**Short problem 1**
Rewrite the passage of the Northwestern University Law Review text starting with "At the journal's" and going on through "number was retained.", putting "publication" in place of "journal".
**Short problem 2**
According to the Northwestern University Law Review text, under what name was the law review founded?
**Short problem 3**
Extend the text on the Northwestern University Law Review, picking up after its final sentence.

**Text excerpt**
────────────────────

The Northwestern University Law Review is a law review and student organization at Northwestern University School of Law.  The Law Reviews primary purpose is to publish a journal of broad legal scholarship. The Law Review publishes six issues each year. Student editors make the editorial and organizational decisions and select articles submitted by professors, judges, and practitioners, as well as student pieces.  The Law Review extended its presence onto the web in 2006 and regularly publishes scholarly pieces on Northwestern University Law Review Online (NULR Online).

History 
The Northwestern University Law Review was founded in 1906 by a faculty vote as the Illinois Law Review.  It is the seventh oldest surviving law review in the United States, and only the second notable law review established outside the Northeast (Michigan Law Review having been established in 1902).  Initially, the Law Review was run by the faculty with students only allowed limited roles as associate editors.  By 1932, full editorial control of Northwestern's law review had been handed over to the students.    

At the journal's founding John Henry Wigmore, the first full-time Dean of Northwestern Law School, was a frequent contributor.  Wigmore penned "adversarial editorials that directly addressed the U.S. Supreme Court of the United States and the 'cowardly' members of the Chicago Bar Association."  It has been suggested that Wigmore was motivated to help found a journal after his experience "at Harvard Law School during 1887 and [as a member] of the first editorial board of the Harvard Law Review." 

In 1952, the journal was renamed to Northwestern University Law Review although the existing volume number was retained.

Colloquy
The Northwestern University Law Review Colloquy is a scholarly legal journal that is the online companion to the Northwestern University Law Review located at the Northwestern University School of Law.  Although the Colloquy is published online, its scholarly and journalistic standards are equal to that of the print Law Review.

The Colloquy is the first scholarly weblog to be operated by a major law review.  It features legal commentary in the form of essays, debates, series, book reviews, and responses to print Law Review pieces.  The format of the Colloquy allows scholars to publish their thoughts within weeks of an emerging legal development anywhere within the field of legal inquiry, and provides a convenient forum for scholars to exchange ideas in the wake of such developments in the form of debates or multi-contributor series.  Readers can rely upon the Law Review editors and staff to ensure that citations in these pieces support the assertions made in the posts.  The Colloquy also provides for commenting on the essays and posts in a moderated forum.

────────────────────

**Data shown**
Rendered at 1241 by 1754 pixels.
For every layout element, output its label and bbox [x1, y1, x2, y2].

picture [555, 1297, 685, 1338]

────────────────────

**Task output 1**
At the publication's founding John Henry Wigmore, the first full-time Dean of Northwestern Law School, was a frequent contributor.  Wigmore penned "adversarial editorials that directly addressed the U.S. Supreme Court of the United States and the 'cowardly' members of the Chicago Bar Association."  It has been suggested that Wigmore was motivated to help found a publication after his experience "at Harvard Law School during 1887 and [as a member] of the first editorial board of the Harvard Law Review." 

In 1952, the publication was renamed to Northwestern University Law Review although the existing volume number was retained.

**Task output 2**
It was founded as the Illinois Law Review.

**Task output 3**
Notable alumni 
The Law Review has been staffed and managed by numerous individuals who went on to become well-known legal scholars and practitioners.

Former Editors-in-Chief 

Roscoe Pound, long-time dean of Harvard Law School
 Justice John Paul Stevens
 Governor Daniel Walker
Newton N. Minow, former chairman of the Federal Communications Commission
Kate A. Shaw, professor of law at Benjamin N. Cardozo School of Law

Other Editorial Officers 

 Justice Arthur Goldberg
Adlai Stevenson

Specified contributors
The Law Review History specifically notes a "distinguished list" of contributors as well.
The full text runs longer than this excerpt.